### Exercise task:
How many lines of the listing contain the string "should"? Case counts. Reply with the number alone.

### Input records:
↓

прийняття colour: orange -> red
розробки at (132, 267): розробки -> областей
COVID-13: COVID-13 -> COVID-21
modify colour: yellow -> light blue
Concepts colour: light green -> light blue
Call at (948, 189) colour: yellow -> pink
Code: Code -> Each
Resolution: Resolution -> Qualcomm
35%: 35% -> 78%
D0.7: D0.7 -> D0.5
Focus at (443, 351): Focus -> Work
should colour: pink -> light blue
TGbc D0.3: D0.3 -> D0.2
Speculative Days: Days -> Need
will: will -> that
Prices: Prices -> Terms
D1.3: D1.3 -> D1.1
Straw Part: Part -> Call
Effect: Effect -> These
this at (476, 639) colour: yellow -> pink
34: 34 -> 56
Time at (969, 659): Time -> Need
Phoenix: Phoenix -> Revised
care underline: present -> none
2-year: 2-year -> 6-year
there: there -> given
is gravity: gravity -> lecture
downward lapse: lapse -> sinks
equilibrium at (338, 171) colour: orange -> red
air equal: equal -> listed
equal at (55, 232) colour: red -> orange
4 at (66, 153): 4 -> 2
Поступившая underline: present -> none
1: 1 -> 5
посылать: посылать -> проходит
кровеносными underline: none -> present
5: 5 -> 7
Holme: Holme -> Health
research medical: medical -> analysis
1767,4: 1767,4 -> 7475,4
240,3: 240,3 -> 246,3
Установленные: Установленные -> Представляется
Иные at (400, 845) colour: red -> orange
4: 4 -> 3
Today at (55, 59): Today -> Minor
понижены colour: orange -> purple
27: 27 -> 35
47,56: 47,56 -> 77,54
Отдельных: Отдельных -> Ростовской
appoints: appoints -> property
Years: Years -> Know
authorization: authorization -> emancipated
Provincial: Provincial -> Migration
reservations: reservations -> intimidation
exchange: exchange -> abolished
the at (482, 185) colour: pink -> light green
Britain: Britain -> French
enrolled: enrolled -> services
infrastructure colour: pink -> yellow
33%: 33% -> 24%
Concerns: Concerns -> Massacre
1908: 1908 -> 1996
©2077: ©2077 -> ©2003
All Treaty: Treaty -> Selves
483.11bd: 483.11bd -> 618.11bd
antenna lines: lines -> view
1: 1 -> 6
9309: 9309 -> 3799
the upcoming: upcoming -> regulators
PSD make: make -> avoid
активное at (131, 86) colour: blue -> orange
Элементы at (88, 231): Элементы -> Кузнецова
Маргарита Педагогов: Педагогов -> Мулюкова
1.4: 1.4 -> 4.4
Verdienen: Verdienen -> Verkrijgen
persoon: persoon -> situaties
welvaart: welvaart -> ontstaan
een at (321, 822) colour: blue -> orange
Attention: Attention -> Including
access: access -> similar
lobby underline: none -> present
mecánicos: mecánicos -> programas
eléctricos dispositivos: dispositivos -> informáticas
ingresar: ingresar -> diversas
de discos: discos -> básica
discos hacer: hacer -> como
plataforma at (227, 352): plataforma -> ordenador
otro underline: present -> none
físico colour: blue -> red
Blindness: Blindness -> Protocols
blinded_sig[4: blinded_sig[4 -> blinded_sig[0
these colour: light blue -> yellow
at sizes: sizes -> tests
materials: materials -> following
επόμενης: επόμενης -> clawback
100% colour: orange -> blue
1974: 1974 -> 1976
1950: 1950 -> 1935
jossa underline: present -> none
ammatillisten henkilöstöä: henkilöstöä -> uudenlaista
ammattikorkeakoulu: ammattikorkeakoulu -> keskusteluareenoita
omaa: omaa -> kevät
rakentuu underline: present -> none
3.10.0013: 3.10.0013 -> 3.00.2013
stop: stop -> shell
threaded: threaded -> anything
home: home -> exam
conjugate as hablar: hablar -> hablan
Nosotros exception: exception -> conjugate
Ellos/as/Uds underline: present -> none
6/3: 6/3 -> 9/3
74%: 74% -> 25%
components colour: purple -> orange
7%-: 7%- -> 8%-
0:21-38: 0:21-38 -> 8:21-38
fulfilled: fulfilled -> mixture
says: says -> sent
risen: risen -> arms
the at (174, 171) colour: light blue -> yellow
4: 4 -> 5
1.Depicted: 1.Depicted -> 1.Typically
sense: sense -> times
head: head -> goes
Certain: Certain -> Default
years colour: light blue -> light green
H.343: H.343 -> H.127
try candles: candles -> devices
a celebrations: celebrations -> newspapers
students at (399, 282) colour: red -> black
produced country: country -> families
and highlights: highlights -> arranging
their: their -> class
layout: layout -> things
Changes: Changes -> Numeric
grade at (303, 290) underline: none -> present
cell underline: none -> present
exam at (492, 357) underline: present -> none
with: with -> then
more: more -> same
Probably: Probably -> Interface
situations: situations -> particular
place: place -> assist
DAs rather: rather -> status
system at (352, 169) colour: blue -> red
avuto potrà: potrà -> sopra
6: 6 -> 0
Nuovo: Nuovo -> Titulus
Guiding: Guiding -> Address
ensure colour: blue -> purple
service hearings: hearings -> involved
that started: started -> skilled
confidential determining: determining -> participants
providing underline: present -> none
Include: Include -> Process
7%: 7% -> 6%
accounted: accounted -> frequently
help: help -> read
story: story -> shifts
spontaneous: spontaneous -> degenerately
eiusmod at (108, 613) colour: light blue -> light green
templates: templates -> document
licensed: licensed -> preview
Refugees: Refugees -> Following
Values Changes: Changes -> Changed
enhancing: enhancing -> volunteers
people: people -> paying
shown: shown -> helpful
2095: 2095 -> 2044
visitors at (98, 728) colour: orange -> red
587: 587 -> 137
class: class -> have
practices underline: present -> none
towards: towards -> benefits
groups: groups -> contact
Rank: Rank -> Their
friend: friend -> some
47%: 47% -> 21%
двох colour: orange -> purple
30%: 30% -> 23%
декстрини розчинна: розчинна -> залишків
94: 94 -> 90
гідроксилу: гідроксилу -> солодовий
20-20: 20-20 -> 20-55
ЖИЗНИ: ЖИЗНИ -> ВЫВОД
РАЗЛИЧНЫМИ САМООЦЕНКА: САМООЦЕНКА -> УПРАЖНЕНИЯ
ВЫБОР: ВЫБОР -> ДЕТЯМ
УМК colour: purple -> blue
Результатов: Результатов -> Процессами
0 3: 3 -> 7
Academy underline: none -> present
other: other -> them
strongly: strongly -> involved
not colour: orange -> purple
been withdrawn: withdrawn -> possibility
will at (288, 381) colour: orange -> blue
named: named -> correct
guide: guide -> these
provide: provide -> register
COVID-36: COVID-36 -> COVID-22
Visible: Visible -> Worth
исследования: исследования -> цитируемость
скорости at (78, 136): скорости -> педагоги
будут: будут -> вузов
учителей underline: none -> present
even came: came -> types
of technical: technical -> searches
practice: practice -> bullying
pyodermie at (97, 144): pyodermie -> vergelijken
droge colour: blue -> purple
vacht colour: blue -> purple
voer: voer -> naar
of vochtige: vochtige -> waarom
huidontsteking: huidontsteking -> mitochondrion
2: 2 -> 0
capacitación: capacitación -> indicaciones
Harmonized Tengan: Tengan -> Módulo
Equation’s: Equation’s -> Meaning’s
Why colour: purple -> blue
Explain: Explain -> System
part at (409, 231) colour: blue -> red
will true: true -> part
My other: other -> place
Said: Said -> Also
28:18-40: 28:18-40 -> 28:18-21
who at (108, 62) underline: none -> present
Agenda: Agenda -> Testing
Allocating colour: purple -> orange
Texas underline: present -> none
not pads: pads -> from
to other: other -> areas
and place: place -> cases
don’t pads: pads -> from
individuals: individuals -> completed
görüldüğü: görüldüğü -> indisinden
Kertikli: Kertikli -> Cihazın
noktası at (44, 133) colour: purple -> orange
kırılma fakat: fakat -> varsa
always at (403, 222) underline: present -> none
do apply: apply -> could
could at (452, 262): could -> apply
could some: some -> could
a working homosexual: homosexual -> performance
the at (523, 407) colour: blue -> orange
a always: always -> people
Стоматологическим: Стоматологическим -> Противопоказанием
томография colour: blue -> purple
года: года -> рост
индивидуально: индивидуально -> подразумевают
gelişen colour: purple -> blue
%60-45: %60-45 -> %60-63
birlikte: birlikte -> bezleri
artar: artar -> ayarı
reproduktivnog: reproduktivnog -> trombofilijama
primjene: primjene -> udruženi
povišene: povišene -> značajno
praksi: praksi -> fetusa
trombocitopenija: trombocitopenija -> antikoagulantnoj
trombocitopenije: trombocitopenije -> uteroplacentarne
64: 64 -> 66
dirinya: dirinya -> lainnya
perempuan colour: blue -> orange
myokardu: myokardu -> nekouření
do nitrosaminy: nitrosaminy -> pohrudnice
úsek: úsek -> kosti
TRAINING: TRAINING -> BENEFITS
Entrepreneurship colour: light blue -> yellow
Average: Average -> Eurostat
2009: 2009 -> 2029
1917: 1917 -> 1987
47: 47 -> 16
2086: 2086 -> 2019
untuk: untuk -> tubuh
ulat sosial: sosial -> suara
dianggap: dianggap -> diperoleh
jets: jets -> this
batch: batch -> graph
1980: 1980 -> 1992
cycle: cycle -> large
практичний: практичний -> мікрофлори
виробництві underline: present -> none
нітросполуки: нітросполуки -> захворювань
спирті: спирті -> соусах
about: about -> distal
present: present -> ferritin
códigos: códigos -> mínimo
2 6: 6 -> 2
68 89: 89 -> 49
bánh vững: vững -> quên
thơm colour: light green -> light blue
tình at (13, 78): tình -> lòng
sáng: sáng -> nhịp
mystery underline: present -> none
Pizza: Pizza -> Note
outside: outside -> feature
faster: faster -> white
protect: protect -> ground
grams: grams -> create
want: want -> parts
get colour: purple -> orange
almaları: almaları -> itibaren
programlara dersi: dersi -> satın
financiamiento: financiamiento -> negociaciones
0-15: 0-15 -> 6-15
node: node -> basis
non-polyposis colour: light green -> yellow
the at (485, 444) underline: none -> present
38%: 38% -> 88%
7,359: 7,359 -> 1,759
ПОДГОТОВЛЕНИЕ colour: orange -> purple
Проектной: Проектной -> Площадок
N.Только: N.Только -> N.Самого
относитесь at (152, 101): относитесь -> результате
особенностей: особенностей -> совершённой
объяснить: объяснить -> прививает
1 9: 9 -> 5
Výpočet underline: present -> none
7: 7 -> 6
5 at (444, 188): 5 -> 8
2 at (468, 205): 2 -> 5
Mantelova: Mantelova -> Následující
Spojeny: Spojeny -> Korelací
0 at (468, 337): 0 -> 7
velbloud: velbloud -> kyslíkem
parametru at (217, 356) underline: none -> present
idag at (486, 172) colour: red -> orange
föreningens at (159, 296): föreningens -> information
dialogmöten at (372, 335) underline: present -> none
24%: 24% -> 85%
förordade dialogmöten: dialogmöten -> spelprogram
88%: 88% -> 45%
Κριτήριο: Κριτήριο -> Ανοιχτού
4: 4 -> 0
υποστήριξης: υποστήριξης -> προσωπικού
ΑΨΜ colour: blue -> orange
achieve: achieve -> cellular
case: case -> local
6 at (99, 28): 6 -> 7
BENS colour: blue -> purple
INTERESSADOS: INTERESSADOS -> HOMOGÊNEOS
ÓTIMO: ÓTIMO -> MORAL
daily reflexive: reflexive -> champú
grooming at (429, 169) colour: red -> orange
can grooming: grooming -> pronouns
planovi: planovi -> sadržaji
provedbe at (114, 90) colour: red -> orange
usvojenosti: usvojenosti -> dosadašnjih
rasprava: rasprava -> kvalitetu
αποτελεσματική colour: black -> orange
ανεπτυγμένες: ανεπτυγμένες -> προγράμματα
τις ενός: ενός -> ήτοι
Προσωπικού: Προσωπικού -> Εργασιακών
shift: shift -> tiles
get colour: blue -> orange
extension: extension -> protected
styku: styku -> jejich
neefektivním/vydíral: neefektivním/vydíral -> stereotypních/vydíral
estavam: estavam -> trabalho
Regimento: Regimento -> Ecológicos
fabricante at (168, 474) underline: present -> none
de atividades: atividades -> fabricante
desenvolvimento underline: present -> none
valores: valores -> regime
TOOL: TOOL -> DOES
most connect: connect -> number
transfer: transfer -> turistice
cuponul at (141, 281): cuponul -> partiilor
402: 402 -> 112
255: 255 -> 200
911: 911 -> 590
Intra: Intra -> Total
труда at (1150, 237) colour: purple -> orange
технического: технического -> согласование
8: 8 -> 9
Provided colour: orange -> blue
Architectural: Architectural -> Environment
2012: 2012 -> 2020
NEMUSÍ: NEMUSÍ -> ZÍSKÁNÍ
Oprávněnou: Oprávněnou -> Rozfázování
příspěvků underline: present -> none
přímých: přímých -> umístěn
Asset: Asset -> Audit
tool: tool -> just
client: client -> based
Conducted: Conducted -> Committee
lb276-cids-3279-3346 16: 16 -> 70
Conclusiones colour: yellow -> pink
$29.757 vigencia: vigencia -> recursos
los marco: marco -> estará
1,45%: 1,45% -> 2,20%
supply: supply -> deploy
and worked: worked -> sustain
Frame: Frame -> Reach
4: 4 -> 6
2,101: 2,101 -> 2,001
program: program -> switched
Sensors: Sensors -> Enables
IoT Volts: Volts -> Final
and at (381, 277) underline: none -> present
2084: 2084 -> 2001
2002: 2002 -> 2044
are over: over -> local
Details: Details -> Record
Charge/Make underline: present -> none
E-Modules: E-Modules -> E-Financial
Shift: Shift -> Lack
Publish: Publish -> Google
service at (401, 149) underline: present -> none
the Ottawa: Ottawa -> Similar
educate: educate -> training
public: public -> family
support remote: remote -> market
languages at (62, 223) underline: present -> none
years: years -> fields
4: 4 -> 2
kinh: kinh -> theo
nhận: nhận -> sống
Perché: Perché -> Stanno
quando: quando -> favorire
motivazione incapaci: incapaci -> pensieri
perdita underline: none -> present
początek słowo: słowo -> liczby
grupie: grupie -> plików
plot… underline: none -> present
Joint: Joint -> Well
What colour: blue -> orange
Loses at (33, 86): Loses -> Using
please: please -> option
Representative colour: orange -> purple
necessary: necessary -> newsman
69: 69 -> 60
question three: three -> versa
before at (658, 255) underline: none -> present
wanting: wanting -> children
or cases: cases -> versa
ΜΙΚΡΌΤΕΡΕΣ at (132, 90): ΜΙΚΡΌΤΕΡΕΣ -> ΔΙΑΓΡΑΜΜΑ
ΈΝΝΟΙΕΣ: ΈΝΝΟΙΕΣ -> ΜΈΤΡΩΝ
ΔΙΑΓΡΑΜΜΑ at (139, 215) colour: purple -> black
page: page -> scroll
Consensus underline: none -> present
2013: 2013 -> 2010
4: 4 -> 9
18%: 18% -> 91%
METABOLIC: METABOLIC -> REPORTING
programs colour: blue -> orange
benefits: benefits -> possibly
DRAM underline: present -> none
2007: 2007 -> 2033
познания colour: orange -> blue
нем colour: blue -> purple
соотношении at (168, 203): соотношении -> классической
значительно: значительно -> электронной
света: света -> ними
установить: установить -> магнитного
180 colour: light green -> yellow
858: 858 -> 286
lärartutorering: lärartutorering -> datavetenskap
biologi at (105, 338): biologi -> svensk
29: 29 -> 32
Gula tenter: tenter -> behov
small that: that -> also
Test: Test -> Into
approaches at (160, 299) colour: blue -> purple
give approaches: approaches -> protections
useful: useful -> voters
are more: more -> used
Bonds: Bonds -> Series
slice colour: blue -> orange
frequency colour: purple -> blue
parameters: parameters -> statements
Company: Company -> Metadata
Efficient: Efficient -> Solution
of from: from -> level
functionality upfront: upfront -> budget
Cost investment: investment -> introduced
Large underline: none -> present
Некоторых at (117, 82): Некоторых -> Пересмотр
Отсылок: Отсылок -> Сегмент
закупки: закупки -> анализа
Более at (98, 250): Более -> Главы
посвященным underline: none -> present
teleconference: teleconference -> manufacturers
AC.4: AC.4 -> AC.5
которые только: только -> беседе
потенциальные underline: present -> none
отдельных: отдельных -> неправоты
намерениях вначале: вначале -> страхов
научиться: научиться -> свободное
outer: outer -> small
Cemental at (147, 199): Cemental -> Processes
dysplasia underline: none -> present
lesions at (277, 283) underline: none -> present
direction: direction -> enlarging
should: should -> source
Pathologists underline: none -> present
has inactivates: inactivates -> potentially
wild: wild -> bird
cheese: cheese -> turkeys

↑

### Output of the task:
2